Most affiliate trackers (Voluum, RedTrack, BeMob, ClickFlare) and most CPA networks support a global or universal postback. It's the default choice once you're running more than a few offers.
How a global postback fires
- Your tracker generates an outbound offer link that includes a click-ID macro.
- The user clicks; the click ID rides along to the offer.
- On conversion, the network looks up your account-level global postback and pings it, substituting the click ID, payout, and offer ID into the URL macros.
- Your tracker receives the ping, matches the click ID to the original click, and records the conversion.
https://yourtracker.com/postback?cid={click_id}&payout={payout}&offer={offer_id}
Setting one up
There are two sides to configure:
- Network side — find the global / universal postback field in account settings and paste your tracker's postback URL with the network's macro tokens.

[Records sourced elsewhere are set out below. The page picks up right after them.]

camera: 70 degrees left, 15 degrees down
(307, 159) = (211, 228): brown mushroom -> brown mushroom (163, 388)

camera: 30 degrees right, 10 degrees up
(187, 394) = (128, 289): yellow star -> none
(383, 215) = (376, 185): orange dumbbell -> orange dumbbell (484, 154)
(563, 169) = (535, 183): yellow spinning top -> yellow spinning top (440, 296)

- Tracker side — enable postback as the conversion-tracking method and confirm the click-ID parameter name matches what you send on the outbound click.

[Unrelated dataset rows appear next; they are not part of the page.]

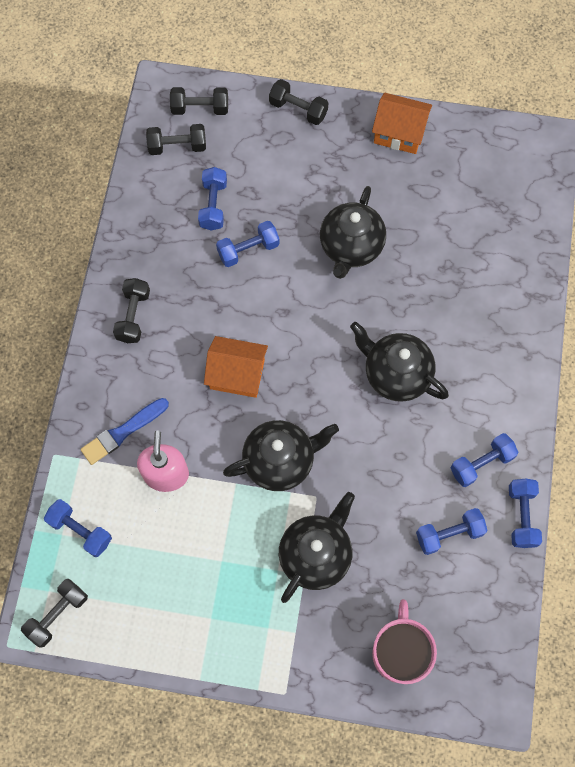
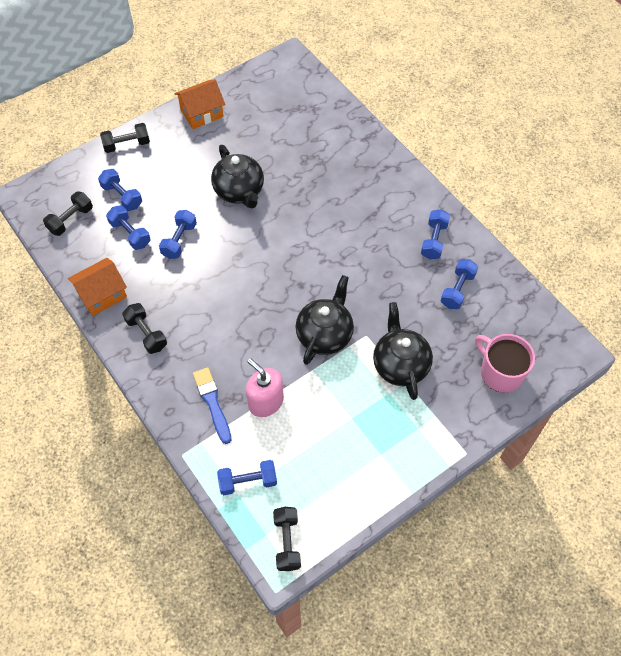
camera: 45 degrees left, 10 degrees down
(123, 432) = (212, 403): blue brush -> blue brush turned 150 degrees clockwise
(200, 108) = (62, 189): black dumbbell -> none
(237, 374) = (247, 311): orange house -> orange house (102, 295)
(395, 374) = (338, 235): black teapot -> none
(521, 516) = (483, 248): blue dumbbell -> blue dumbbell (122, 196)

Then fire one test conversion and confirm it lands before you scale spend.
The click-ID requirement
A global postback is useless if there's nothing to match on. You must pass a unique click ID (often carried in a SubID) on the outbound click so the network can return it in the postback. No click ID means the postback fires but your tracker can't tie it to a click — an unattributed conversion. This is the single most common reason a global postback "doesn't work."
When you still need per-offer postbacks
Override with a per-offer postback when an offer has a different conversion event you want tracked separately (a lead vs a sale), a different payout structure that needs its own macro, or when you're routing one offer through a different tracker. Global covers the common case; per-offer is the exception.